Tolkien's character Eärendil was the inspiration for Earendel's name, according to Brian Welch, a PhD candidate who led a team of astronomers at Johns Hopkins University in the discovery of the distant star.

'Once we were reasonably sure this object was a star, I started brainstorming possible names,' he said.

'Eärendil was one of the first things to come to mind, since he ends up sailing his ship Vingilot through the heavens with the Silmaril on his brow, becoming a star and a symbol of hope over Middle-earth.

'As I looked into it further, I found that Tolkien's original inspiration for the character was an Old English word Earendel, meaning Morning Star.'

Welch added: 'The "morning star" reference worked particularly well, since this is a time period often referred to as Cosmic Dawn, so that kind of sealed the deal for me.'

'JWST was designed to study the first stars.
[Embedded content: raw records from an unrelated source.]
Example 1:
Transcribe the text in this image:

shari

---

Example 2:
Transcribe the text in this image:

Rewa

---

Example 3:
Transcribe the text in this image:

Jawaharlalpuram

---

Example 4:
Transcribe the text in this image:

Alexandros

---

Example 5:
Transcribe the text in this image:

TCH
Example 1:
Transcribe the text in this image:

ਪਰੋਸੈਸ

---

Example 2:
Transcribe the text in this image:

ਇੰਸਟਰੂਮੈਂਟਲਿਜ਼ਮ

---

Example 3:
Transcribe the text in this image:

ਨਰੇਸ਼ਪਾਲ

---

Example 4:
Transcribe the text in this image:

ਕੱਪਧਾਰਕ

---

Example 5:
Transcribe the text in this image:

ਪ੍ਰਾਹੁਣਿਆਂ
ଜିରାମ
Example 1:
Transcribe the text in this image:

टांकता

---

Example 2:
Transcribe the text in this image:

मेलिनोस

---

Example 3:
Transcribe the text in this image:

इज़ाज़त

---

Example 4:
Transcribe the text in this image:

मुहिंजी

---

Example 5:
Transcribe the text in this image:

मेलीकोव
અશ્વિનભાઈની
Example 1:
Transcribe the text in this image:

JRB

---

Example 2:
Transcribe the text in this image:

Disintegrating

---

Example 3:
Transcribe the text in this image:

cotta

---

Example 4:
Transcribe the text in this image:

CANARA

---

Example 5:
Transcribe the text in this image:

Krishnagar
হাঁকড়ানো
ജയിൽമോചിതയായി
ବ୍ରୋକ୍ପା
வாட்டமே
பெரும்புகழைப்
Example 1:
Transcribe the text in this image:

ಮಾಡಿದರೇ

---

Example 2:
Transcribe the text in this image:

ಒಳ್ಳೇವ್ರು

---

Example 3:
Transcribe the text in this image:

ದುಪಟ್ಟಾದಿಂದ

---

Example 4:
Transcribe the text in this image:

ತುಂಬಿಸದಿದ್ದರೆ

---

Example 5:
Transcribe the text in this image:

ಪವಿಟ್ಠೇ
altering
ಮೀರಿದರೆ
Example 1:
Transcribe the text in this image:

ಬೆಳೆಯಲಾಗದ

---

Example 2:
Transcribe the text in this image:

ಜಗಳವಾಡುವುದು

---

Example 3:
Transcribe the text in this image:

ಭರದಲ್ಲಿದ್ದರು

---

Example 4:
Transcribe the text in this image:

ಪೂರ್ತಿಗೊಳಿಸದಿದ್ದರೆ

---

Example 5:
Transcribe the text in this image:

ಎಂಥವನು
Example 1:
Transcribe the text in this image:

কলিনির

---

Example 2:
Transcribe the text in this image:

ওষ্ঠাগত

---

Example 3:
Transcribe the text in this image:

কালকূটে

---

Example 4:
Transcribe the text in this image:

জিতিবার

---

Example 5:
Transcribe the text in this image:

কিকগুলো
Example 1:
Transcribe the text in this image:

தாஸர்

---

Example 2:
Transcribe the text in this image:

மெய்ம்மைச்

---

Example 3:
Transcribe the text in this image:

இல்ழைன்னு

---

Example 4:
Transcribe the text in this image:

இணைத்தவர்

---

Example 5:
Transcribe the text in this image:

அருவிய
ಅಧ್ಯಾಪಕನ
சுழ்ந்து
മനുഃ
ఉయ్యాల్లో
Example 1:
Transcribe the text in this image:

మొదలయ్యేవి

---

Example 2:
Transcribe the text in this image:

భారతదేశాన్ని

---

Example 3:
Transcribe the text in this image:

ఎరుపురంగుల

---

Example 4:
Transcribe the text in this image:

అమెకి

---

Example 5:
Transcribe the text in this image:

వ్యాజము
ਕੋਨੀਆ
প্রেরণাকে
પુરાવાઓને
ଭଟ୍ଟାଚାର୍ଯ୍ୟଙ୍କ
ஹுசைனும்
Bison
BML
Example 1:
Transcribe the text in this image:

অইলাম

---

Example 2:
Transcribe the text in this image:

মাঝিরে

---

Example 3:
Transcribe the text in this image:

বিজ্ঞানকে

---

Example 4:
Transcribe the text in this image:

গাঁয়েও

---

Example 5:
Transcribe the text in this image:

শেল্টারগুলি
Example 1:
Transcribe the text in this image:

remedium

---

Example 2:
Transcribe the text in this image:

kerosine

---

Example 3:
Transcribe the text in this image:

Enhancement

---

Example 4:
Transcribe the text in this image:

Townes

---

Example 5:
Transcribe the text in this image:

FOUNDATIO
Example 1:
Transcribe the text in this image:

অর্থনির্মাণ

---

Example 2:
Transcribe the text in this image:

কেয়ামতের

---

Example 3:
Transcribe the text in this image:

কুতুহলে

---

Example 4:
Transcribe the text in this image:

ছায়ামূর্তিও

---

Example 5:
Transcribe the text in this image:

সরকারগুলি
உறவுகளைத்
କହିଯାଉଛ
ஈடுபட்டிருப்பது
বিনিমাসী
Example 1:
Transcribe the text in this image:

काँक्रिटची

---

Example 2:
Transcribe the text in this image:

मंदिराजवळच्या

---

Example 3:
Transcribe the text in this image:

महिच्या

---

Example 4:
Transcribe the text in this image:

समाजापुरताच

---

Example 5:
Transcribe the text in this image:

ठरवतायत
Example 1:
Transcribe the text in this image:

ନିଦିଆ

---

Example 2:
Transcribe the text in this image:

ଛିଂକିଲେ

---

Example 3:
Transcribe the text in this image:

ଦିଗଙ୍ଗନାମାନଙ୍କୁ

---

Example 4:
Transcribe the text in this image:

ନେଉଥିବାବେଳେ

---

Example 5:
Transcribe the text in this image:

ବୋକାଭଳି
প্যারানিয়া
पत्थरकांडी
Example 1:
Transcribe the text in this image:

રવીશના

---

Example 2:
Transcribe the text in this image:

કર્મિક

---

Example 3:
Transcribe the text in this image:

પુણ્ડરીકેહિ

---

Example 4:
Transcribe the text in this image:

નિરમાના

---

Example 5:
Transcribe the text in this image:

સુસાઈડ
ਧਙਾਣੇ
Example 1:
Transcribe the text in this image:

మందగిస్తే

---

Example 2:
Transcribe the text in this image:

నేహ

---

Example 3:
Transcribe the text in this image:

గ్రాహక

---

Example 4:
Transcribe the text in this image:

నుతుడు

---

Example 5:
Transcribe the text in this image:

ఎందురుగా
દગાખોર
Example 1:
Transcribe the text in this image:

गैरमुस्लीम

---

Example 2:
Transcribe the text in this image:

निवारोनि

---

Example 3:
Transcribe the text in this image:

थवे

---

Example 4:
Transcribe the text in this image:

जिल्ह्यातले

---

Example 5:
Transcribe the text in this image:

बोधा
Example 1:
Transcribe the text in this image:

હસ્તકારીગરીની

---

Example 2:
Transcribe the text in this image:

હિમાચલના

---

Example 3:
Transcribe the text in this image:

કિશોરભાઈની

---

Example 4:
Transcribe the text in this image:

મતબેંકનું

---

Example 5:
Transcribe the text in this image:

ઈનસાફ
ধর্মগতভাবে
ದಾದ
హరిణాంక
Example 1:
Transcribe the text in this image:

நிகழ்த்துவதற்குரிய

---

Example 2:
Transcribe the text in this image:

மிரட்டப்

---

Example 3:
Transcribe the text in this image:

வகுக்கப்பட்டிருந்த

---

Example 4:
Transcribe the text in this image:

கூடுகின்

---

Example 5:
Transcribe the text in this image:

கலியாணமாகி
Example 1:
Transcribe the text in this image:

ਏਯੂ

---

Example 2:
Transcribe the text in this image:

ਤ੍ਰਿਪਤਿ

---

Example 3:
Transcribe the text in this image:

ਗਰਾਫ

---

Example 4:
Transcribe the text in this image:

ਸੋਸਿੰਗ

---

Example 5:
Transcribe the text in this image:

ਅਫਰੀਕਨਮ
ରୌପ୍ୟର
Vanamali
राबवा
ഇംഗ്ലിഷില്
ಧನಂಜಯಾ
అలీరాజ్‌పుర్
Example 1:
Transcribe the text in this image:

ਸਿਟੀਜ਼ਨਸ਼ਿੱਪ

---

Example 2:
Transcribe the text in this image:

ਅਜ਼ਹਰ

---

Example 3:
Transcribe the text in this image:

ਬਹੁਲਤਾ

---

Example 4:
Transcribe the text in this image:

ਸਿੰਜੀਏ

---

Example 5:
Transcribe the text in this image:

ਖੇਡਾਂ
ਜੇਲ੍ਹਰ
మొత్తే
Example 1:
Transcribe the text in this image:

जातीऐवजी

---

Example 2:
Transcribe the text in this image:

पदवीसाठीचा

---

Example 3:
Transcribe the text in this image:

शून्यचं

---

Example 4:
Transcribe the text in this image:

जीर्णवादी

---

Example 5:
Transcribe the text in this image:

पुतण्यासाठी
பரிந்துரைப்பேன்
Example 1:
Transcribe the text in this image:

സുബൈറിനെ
Until recently, we assumed that meant populations of stars within the first galaxies,' astronomers from the Space Telescope Science Institute in Maryland wrote in a recent paper discussing gravitational lensing.

'But in the past three years, three individual strongly-lensed stars have been discovered.

'This offers a new hope of directly observing individual stars at cosmological distances with JWST.'

Astronomers hope the next round of Webb observations for the Space Telescope Science Institute team, which are planned for December, could reveal what Earendel and the Sunrise Arc are made of.




'We're all made of starstuff, but that stuff wasn't around in the early universe,' Coe said.

'This is a rare opportunity to see if the heavy elements were there in this star 13 billion years ago.'

Last month, Webb's dazzling, unprecedented images of a 'stellar nursery', dying star cloaked by dust and a 'cosmic dance' between a group of galaxies were revealed to the world for the first time.

It put an end to months of waiting and feverish anticipation as people across the globe were treated to the first batch of a treasure trove of images that will culminate in the earliest ever look at the dawn of the universe.

Webb's infrared capabilities mean it can 'see back in time' to within a mere 100-200 million years of the Big Bang, allowing it to snap pictures of the very first stars to shine in the universe more than 13.5 billion years ago.

Its first images of nebulae, an exoplanet and galaxy clusters triggered huge celebration in the scientific world, on what was hailed a 'great day for humanity'.